When we speak of leadership in school settings, we naturally, instinctually believe that the leaders will always be older. However, just like adults, children excel in some disciplines, have deficits in others, and as a result, just like us, sometimes they too will be the mentor, and other times the apprentice, the teacher or the student, regardless of chronological age. In our mixed-age classroom sometimes the teaching student is older than the learning student, sometimes the teacher is younger than the learner, and sometimes they are the same age. The only constants are that both the teacher and the learner improve their knowledge and skill, and that every child benefits from the exposure to these natural fluctuations in ability and aptitude, and ever-changing leadership roles. As subjects, disciplines, and skill-sets change, the opportunity to develop as a leader, the opportunity to develop confidence, the opportunity to cement their own learning by teaching other students what they’ve already mastered changes hands; hands that are not organized by birthdate.

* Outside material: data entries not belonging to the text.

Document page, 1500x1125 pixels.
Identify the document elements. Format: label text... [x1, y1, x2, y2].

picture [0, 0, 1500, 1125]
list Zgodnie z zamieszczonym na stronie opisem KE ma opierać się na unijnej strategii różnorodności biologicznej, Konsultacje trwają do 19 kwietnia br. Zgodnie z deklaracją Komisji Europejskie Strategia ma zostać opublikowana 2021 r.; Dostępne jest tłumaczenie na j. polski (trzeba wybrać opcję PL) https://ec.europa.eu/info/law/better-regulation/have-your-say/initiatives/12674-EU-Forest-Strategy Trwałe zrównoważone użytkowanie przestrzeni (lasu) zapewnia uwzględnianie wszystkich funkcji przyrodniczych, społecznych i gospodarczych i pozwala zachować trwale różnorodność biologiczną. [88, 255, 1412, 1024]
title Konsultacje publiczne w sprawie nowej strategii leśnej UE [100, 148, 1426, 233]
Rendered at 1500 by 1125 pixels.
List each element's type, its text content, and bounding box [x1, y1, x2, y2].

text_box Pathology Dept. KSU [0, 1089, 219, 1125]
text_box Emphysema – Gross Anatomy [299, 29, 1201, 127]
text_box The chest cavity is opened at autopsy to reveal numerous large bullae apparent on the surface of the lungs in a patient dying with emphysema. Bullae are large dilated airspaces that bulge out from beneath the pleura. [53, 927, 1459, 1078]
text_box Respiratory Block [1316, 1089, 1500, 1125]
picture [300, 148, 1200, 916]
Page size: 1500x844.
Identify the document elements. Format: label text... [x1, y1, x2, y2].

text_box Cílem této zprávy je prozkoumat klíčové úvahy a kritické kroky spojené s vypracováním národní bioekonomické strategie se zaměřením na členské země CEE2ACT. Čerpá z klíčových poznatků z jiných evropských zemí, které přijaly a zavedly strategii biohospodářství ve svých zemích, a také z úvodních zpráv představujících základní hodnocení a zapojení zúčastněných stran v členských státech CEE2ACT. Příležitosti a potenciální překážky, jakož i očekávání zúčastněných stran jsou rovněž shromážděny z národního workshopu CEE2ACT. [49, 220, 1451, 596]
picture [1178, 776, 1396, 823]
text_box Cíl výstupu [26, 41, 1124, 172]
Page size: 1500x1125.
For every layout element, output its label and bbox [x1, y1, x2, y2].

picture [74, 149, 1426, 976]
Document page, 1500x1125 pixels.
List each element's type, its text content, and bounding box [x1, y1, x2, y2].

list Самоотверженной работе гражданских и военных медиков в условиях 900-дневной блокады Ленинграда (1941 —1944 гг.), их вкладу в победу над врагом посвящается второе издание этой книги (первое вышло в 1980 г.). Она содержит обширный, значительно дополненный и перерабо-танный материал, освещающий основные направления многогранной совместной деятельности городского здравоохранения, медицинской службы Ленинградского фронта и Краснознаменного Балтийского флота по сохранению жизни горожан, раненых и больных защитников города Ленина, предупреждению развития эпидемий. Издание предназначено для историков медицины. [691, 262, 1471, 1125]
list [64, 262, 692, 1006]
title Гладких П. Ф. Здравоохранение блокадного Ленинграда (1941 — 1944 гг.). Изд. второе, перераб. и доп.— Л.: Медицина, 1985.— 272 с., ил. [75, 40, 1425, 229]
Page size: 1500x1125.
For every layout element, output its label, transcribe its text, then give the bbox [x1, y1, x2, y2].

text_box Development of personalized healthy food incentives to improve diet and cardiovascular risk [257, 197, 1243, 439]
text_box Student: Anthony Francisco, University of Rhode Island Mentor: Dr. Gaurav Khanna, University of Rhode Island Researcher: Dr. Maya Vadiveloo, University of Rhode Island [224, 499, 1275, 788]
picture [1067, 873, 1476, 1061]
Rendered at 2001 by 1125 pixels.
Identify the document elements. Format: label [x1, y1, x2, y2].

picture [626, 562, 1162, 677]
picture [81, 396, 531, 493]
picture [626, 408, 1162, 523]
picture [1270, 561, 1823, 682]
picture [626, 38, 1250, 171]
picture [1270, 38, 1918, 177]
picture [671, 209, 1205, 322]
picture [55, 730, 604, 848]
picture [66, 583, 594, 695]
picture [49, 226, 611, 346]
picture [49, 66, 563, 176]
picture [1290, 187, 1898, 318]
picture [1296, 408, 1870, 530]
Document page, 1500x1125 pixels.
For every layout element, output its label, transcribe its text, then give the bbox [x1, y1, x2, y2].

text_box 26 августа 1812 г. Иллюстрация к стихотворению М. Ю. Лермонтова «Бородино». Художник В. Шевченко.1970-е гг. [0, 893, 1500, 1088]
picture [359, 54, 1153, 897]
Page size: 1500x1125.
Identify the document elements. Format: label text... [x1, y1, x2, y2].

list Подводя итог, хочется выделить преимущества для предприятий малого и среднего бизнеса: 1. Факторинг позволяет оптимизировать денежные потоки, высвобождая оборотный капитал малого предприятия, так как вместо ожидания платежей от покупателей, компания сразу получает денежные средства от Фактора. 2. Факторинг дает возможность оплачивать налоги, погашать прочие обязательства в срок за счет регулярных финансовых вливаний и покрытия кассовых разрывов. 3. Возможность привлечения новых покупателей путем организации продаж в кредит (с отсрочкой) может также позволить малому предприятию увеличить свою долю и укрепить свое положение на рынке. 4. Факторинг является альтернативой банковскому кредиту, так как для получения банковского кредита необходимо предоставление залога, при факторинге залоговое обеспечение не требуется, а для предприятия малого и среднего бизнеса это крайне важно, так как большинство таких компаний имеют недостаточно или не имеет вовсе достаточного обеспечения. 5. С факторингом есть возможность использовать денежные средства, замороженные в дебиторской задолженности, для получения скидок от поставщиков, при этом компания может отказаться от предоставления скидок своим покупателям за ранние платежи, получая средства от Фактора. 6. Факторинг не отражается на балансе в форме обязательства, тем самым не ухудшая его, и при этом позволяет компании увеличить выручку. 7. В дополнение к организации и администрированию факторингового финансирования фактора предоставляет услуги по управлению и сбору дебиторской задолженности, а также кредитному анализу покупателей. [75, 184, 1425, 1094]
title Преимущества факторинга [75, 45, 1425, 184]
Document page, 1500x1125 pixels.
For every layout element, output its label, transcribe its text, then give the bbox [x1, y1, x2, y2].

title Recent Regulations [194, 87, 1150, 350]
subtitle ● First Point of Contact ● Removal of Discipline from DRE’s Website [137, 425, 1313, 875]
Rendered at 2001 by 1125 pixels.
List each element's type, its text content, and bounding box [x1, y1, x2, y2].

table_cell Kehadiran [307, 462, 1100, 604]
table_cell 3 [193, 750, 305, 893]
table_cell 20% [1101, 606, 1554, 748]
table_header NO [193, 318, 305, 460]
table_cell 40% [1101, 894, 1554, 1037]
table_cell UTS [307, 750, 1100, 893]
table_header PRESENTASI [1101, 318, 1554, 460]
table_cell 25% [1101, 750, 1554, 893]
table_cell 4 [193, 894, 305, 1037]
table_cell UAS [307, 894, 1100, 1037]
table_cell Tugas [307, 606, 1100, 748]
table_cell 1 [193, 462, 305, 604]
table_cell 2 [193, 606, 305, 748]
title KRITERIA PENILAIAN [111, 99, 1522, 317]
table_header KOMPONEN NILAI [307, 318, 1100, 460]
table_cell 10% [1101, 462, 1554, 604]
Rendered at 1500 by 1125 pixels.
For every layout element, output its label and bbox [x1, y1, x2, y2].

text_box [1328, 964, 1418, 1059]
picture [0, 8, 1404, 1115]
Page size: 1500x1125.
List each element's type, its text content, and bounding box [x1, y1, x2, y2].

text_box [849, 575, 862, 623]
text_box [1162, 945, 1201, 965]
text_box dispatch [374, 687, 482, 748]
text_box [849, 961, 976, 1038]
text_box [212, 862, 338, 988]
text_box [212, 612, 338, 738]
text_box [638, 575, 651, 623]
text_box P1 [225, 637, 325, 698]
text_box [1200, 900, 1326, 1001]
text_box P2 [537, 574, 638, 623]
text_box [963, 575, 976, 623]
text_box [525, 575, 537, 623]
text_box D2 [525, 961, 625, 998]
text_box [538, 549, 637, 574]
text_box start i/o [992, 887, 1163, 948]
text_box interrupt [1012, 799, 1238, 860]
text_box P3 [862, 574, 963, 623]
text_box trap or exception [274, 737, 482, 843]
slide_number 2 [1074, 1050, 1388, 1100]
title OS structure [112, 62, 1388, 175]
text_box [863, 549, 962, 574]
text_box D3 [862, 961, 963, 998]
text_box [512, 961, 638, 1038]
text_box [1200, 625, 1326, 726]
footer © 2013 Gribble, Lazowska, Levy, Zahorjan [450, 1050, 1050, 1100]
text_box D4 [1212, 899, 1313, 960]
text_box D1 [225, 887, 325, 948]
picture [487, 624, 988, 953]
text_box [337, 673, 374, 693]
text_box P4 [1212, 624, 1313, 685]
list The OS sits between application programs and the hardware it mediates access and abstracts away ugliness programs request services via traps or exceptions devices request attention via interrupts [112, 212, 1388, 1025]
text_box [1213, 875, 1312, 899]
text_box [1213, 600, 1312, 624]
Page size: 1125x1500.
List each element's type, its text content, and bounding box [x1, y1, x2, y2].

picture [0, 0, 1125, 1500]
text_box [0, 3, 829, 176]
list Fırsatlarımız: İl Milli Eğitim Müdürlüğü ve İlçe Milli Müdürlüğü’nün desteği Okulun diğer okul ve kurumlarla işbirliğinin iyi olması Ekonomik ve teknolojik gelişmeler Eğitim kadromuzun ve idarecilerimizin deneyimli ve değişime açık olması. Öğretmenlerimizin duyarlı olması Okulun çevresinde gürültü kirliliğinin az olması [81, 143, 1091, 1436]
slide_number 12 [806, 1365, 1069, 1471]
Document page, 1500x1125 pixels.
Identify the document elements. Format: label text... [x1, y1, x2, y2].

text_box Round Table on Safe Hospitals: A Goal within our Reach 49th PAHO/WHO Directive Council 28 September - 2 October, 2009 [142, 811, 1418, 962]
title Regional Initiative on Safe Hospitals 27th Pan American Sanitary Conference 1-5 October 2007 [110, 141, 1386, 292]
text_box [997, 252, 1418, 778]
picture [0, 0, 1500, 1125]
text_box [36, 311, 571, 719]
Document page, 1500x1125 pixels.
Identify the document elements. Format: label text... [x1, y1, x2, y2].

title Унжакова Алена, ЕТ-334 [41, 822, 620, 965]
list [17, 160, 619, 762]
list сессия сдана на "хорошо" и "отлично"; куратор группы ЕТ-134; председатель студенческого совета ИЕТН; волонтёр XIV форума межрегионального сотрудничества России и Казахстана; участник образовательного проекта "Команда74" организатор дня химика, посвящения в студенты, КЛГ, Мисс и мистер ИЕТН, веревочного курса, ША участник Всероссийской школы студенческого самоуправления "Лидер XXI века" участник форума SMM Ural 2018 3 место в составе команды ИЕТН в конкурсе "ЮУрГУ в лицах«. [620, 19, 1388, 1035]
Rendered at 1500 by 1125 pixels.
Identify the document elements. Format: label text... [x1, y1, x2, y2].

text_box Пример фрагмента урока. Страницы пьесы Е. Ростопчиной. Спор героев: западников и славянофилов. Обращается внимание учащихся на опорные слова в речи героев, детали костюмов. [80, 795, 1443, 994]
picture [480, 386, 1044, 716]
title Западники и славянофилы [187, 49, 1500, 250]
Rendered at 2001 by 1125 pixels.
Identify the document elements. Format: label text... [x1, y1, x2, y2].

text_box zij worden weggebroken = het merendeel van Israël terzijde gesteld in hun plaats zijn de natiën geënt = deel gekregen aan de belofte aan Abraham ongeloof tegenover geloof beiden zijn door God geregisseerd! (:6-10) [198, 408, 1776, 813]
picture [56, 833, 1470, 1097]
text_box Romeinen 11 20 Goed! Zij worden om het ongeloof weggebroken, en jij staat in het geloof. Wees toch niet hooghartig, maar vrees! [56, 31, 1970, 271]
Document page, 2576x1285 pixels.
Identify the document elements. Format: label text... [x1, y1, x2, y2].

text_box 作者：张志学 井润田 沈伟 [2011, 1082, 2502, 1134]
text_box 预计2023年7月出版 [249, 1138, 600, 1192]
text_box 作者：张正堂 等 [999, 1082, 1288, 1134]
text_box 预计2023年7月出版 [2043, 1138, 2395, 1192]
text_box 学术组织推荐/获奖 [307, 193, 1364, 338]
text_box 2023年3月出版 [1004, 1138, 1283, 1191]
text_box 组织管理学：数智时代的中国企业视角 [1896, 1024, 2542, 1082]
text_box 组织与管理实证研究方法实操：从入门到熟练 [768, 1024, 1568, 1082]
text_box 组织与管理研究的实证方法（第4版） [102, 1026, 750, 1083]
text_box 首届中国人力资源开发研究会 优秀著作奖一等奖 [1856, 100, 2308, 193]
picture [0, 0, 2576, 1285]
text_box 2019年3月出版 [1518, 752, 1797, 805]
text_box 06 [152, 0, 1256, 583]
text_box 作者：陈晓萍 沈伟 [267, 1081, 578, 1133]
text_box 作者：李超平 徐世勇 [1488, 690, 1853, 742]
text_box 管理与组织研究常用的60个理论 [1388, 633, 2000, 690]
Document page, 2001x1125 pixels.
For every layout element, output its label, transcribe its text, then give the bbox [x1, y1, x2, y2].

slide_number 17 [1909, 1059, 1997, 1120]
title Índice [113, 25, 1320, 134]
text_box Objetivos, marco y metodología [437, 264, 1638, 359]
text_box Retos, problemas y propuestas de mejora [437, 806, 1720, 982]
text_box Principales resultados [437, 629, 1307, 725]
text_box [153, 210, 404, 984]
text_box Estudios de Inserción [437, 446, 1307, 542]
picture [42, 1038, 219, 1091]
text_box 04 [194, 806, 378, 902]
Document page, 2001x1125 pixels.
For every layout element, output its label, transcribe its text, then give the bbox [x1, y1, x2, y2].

When it comes to the social-emotional realm of development, in a mixed-age class older students play the role of big brother or sister to younger students. Younger students gain security and comfort in this relationship, while the older students demonstrate increased confidence and self-esteem, as well as increased pro-social and fewer aggressive behaviours. Age mixing also provides a safe environment for all students to work on their communicative social skills. Students who are less confident in their social skills can practice them and work to improve them by interacting with other students, perhaps younger ones, that the child may internalize as less threatening and more approachable. Similarly, students who may have more developed language acquisition and social comfort can seek out relationships where they are socially on par, and that too may have little do with their birthdate.

I have the privilege of seeing the array of benefits of a mixed age class unfolded daily; the use of multiple accessible entry points and developmental groupings without IEP designations, the impact of ZPD and peers on skill acquisition, the natural fluctuations in ability and aptitude that result in ever-changing leadership roles, and the beauty of “sibling relationships” among students. I have the privilege of seeing that the glass is indeed half full. You went to school in which classes were organized chronologically by age, and your child, grandchild, niece/nephew likely does as well. The system hasn’t changed, and so most of you don’t have the privilege that I do. BUT we all have the ability to think critically, to grapple with new ideas that deviate from the norm, that deviate from what we “know”. We do know that life is not organized into single age groups, and perhaps we will eventually know that our classrooms need not be either.